El resultado de todo esto es una especie de panteísmo, de amor a la naturaleza, de religión natural como él mismo la llama, en la que concibe a la naturaleza como un todo digno heredero de Humboldt y llega a afirmar que hasta que no tratemos al hombre como parte de la naturaleza como un producto de la tierra en un sentido tan literal como lo son los árboles, no podremos conciliar estas contradicciones. Nada de rey de la creación, lo que significa una manera de actuar armónica con ese amor, en una especie de serenidad que brota de su manera de ser parte del mundo y su amo. Esta actitud se identifica con una corriente que ha permanecido en Estados Unidos desde personajes como Emerson, Dickinson, Thoreau, Whitman, y que actúa como un anticuerpo en una sociedad que ejerce sus valores y su poder con valores contrarios a los de estos santos que aparecieron en la Nueva Inglaterra de fines del siglo XIX.

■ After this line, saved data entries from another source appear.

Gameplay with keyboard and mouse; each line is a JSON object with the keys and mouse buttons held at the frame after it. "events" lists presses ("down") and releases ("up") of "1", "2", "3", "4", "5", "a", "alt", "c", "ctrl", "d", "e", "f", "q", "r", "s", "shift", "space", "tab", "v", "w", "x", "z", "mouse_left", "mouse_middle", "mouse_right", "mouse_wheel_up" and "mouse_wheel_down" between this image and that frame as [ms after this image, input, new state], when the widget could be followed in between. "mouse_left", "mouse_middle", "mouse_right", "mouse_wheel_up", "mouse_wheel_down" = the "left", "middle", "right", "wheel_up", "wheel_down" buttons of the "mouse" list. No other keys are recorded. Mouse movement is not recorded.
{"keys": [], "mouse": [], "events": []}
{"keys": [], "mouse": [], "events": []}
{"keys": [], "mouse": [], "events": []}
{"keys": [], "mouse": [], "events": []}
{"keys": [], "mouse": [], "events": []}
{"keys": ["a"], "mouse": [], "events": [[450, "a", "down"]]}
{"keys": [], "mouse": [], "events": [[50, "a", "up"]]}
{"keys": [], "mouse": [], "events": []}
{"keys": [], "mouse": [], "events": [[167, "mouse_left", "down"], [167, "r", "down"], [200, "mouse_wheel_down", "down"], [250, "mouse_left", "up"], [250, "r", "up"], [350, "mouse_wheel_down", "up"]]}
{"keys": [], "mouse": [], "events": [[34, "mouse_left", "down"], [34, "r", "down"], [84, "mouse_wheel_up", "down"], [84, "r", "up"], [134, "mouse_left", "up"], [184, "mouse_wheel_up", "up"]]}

Al respecto, termino con una cita que fija bien su posición: considero esa manía por las riquezas, que posee a casi todas las clases en nuestra época, uno de los espectáculos más lamentables que el mundo haya visto nunca. La antigua plegaria no me des ni pobrezas ni riquezas (Prov 30, 8) es la única sensata. El enorme error que cometemos es suponer que, como un poco de dinero es algo bueno, una cantidad ilimitada es la suma de todo lo bueno, o que nuestra felicidad seguirá el ritmo del incremento de nuestras posesiones. Pero éste no es el caso, porque el número de cosas que podemos hacer nuestras es limitado. No podemos bebernos el océano por mucha sed que tengamos. Un sorbo de agua del arroyo es todo lo que necesitamos.

Diccionadario

¿Ha seguido alguna vez la historia de una palabra a través de las épocas?. (Marcel Schwob).

Tomado de Diccionadario (Editorial Pre-Textos):

Densaje: mensaje demasiado denso.
Pesaliento: cansancio muy pesado.
Papariencia: aspecto de pontífice.
Catuaje: anglicismo; lo correcto es gatuaje (ver).